Corporate response to ESG standards, particularly in Vietnam, reflects a nascent but growing commitment. The country aligns with several Asian counterparts in adopting government-led initiatives to counter climate change, such as emission reduction and carbon credit initiatives.
However, the motivation among Vietnamese businesses to adopt these practices remains moderately enthusiastic at best. This contrasts with Europe, where businesses face direct impacts from carbon taxes on specific export commodities like aluminium and steel.
Such measures, although currently limited, signal a trend towards more comprehensive and stringent environmental regulations. Vietnamese companies have not yet felt the full force of these changes, partly due to the absence of similar economic, legal, or trade pressures and a lack of financial incentives for green practices.
At Dragon Capital, there’s a growing chorus of voices from both local and international clients demanding stringent adherence to ESG principles in our investment strategies. The challenge lies in effectively measuring emissions in our portfolios due to the general lack of such practices in the businesses we invest in.
Consequently, we’ve resorted to collaborating with international firms to benchmark our portfolio companies against global peers, a task that’s both challenging and crucial in meeting our clients’ demands for ESG compliance and transparency.
What is the evolving role of stock exchanges in promoting climate-related financial disclosures?
Stock exchanges across the globe and in the Asian region are increasingly focusing on the enforcement and support of climate-related financial disclosures, guided by a task force on climate-related financial disclosures. The framework, with its focus on governance, strategy, risk management, and metrics, places significant emphasis on corporate governance.
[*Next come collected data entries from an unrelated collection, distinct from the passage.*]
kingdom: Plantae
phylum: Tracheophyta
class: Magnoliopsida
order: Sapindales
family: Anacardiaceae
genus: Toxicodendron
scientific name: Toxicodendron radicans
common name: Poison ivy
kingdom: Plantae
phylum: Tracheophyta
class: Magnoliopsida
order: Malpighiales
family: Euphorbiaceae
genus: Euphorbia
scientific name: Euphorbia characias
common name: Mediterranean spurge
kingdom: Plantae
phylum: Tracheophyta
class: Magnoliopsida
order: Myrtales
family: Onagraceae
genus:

It advocates for a detailed description of how company boards oversee climate risks and opportunities, and the role of executive management in these areas.
This approach indicates a growing expectation for corporate boards to integrate ESG and climate considerations into their strategic discussions, anticipating stakeholder scrutiny on their climate risk management and emissions reduction strategies.
Developing a culture and mindset within companies that prioritise effective ESG practices requires a heightened level of commitment from the board of directors. Businesses looking to attract quality, long-term investment need to view ESG and green transitions not as financial burdens but as strategic opportunities.
By adapting to these changes, companies can enhance their competitive edge, satisfy stakeholder expectations, address societal challenges, and create a positive environmental and social impact – essential components of modern corporate social responsibility.